Visa Inc. is a global payments technology company headquartered in 595 Market Street in San Francisco, California. It facilitates electronic funds transfers throughout the world, most commonly through Visa-branded credit card and debit cards. Visa does not issue cards, extend credit or set rates and fees for consumers; rather, Visa provides financial institutions with Visa-branded payment products that they then use to offer credit, debit, prepaid and cash-access programs to their customers. In 2008, according to The Nilson Report, Visa held a 38.3% market share of the credit card marketplace and 60.7% of the debit card marketplace in the United States In 2009, Visas global network (known as VisaNet) processed 62 billion transactions with a total volume of $4.4 trillion.

12. BUSINESS TO BUSINESS


Business-to-business (B2B) describes commerce transactions between businesses, such as between a manufacturer and a wholesaler, or between a wholesaler and a retailer.
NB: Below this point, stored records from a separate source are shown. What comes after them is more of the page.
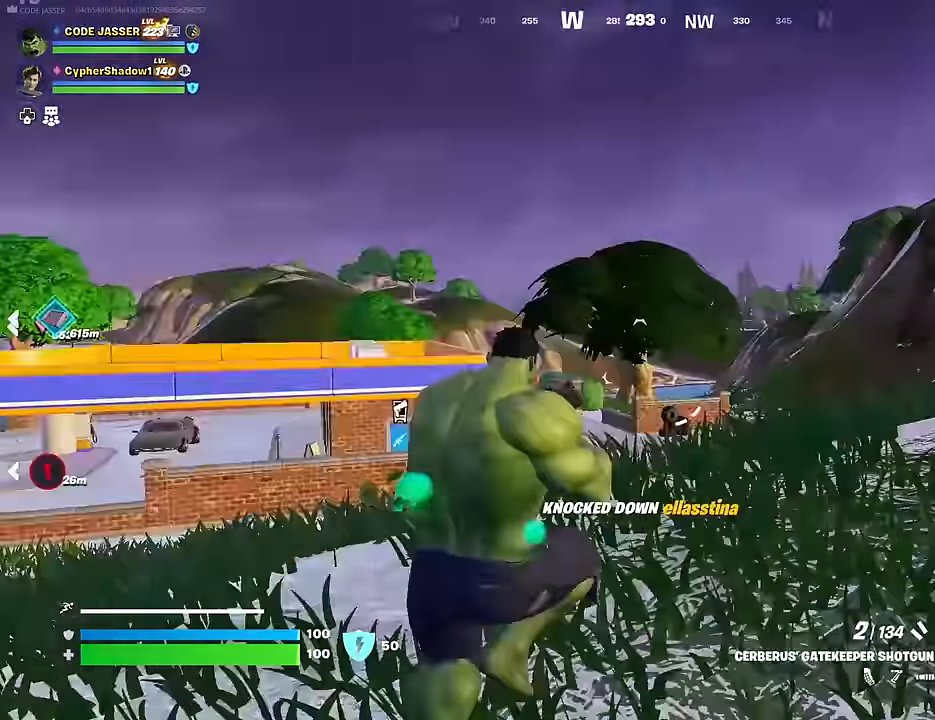
{"buttons": [], "left_stick": "right", "right_stick": "right", "events": [[100, "right_stick", "center"], [117, "left_stick", "down"], [133, "SQUARE", "down"], [200, "SQUARE", "up"], [317, "R3", "down"], [317, "left_stick", "down-right"], [350, "right_stick", "right"], [383, "R3", "up"], [467, "left_stick", "right"]]}
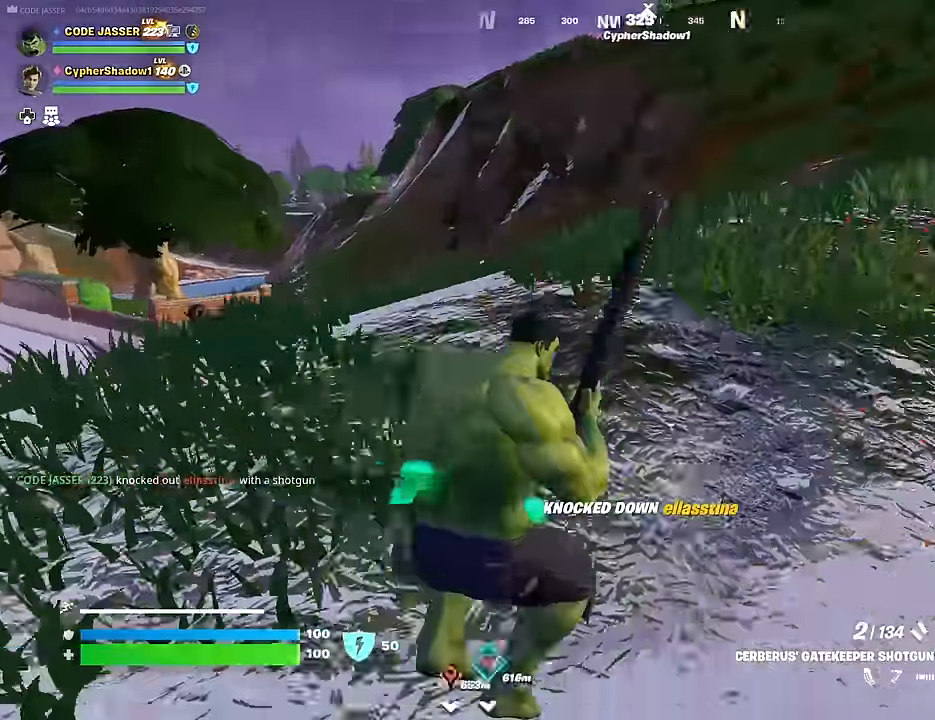
{"buttons": [], "left_stick": "up-right", "right_stick": "center", "events": [[50, "left_stick", "up-right"], [167, "right_stick", "center"], [417, "right_stick", "right"], [500, "right_stick", "center"]]}
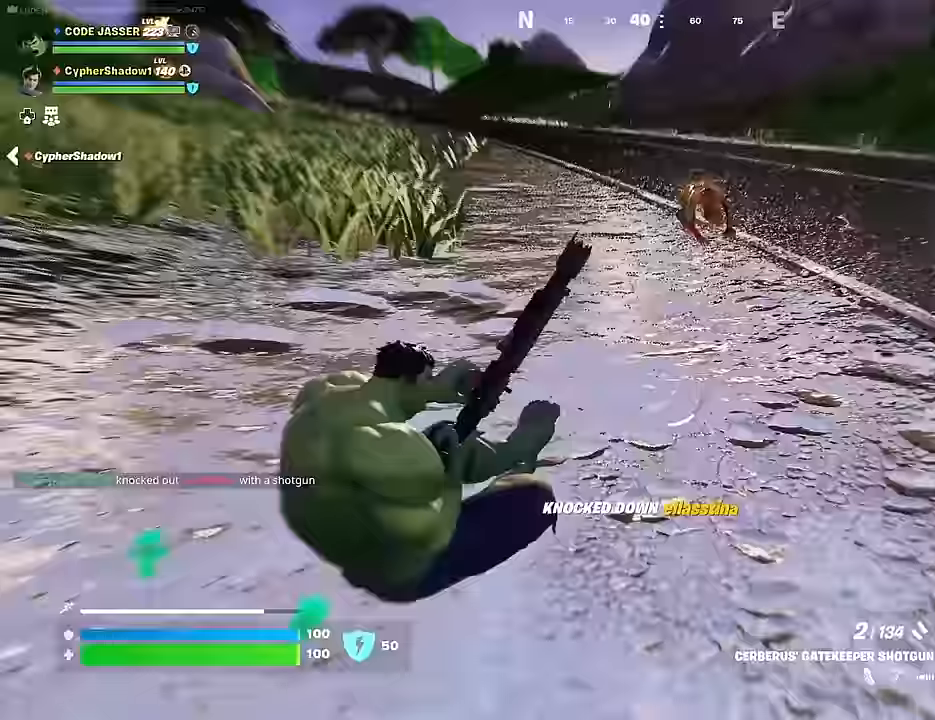
{"buttons": ["L2"], "left_stick": "up-right", "right_stick": "left", "events": [[167, "L2", "down"], [167, "right_stick", "up"], [267, "right_stick", "center"], [483, "right_stick", "left"]]}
Contrasting terms are business-to-consumer (B2C) and business-togovernment (B2G). The volume of B2B (Business-to-Business) transactions is much higher than the volume of B2C transactions. The primary reason for this is that in a typical supply chain there will be many B2B transactions involving sub components or raw materials, and only one B2C transaction, specifically sale of the finished product to the end customer. For example, an automobile manufacturer makes several B2B transactions such as buying tires, glass for windscreens, and rubber hoses for its vehicles. The final transaction, a finished vehicle sold to the consumer, is a single (B2C) transaction.